The results of the latest version of the MLPerf training benchmark, released today, show that Nvidia’s H100 GPU continues to lead the way in terms of performance and versatility. However, Intel’s Gaudi 2 AI chip shows a significant performance leap compared to the last round, overtaking the A100 and coming much closer to the H100 when training large language models, for example. Analysts expect Gaudi 3 as early as 2024, when Intel’s AI accelerator could finally catch up with Nvidia’s, at least in some areas.
However, Nvidia also shows in the benchmark that it can use its expertise to build enormously powerful systems that scale efficiently: In the benchmark, Nvidia showed for the first time results from the new Eos AI supercomputer, which is equipped with 10,752 H100 GPUs and Nvidia’s Quantum-2 InfiniBand network.
Eos was able to train a GPT-3 model with 175 billion parameters and 1 billion tokens in just 3.9 minutes. This almost tripled the previous record of 10.9 minutes set by Nvidia less than six months ago using just under 3,500 H100 GPUs. Above all, the test shows that Nvidia’s technology scales almost loss-free: Tripling the number of GPUs resulted in a 2.8x performance scaling, which corresponds to an efficiency of 93 %. This is a significant increase in efficiency over last year and is due in part to software optimizations.
In addition to Nvidia, Microsoft also submitted results using Azure HD H100 v5 for a system with 10,752 H100 GPUs, and took just under 4 minutes to complete GPT-3 training.
Nvidia and Microsoft could train GPT-3.5 in 8 days
For a complete training run of a modern GPT-3 model with 175 billion parameters and the optimal amount of data of 3.7 trillion tokens according to Chinchilla’s results, Nvidia’s Eos would only need eight days, according to the company’s projections – and thus generate a model more similar to GPT-3.5, the original model behind ChatGPT.
While it’s unclear how much data OpenAI used to train GPT-3.5, we do know that GPT-3 was trained by OpenAI with only 300-500 billion tokens, and GPT-4 is rumored to have been trained with nearly 13 trillion tokens. The original GPT-3.5 is probably somewhere in between, though the company seems to be going for a smaller model with GPT-3.5-turbo.

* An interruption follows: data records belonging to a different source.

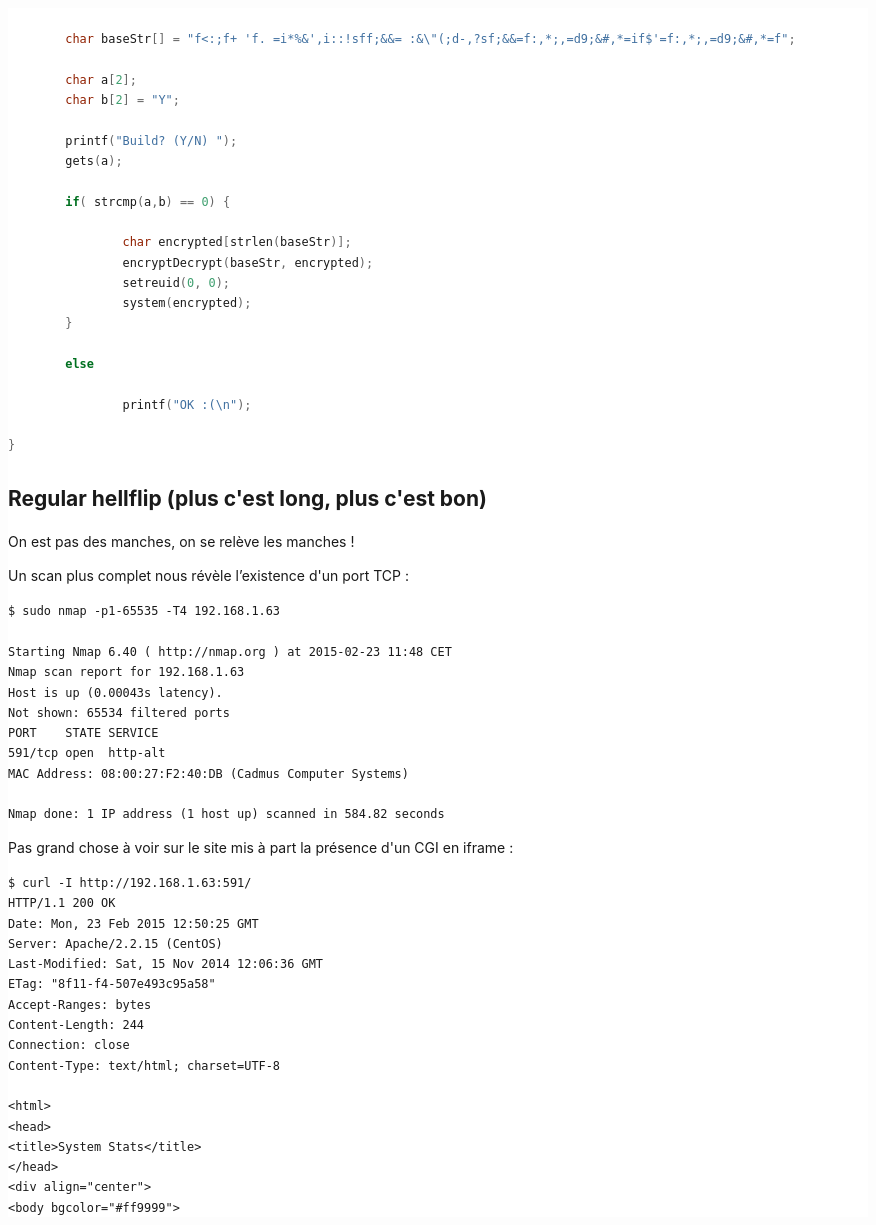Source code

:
 ```c

        char baseStr[] = "f<:;f+ 'f. =i*%&',i::!sff;&&= :&\"(;d-,?sf;&&=f:,*;,=d9;&#,*=if$'=f:,*;,=d9;&#,*=f";

        char a[2];
        char b[2] = "Y";

        printf("Build? (Y/N) ");
        gets(a);

        if( strcmp(a,b) == 0) {

                char encrypted[strlen(baseStr)];
                encryptDecrypt(baseStr, encrypted);
                setreuid(0, 0);
                system(encrypted);
        }

        else

                printf("OK :(\n");

}
```

Regular hellflip (plus c'est long, plus c'est bon)
--------------------------------------------------

On est pas des manches, on se relève les manches !  

Un scan plus complet nous révèle l’existence d'un port TCP :  

```plain
$ sudo nmap -p1-65535 -T4 192.168.1.63

Starting Nmap 6.40 ( http://nmap.org ) at 2015-02-23 11:48 CET
Nmap scan report for 192.168.1.63
Host is up (0.00043s latency).
Not shown: 65534 filtered ports
PORT    STATE SERVICE
591/tcp open  http-alt
MAC Address: 08:00:27:F2:40:DB (Cadmus Computer Systems)

Nmap done: 1 IP address (1 host up) scanned in 584.82 seconds
```

Pas grand chose à voir sur le site mis à part la présence d'un CGI en iframe :  

```plain
$ curl -I http://192.168.1.63:591/
HTTP/1.1 200 OK
Date: Mon, 23 Feb 2015 12:50:25 GMT
Server: Apache/2.2.15 (CentOS)
Last-Modified: Sat, 15 Nov 2014 12:06:36 GMT
ETag: "8f11-f4-507e493c95a58"
Accept-Ranges: bytes
Content-Length: 244
Connection: close
Content-Type: text/html; charset=UTF-8

<html>
<head>
<title>System Stats</title>
</head>
<div align="center">
<body bgcolor="#ff9999">
```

For the first time, Stable Diffusion training was included in the MLPerf benchmark: With 1,024 Nvidia H100 GPUs it took 2.5 minutes, with 64 H100s 10 minutes – training the diffusion model does not scale as efficiently as training large language models. Intel’s Gaudi 2 took just under 20 minutes with 64 accelerators.
Organizations supporting the MLPerf benchmarks include Amazon, Arm, Baidu, Google, Harvard, HPE, Intel, Lenovo, Meta, Microsoft, Nvidia, Stanford University, and the University of Toronto. The tests are designed to be transparent and objective so that users can rely on the results to make informed purchasing decisions.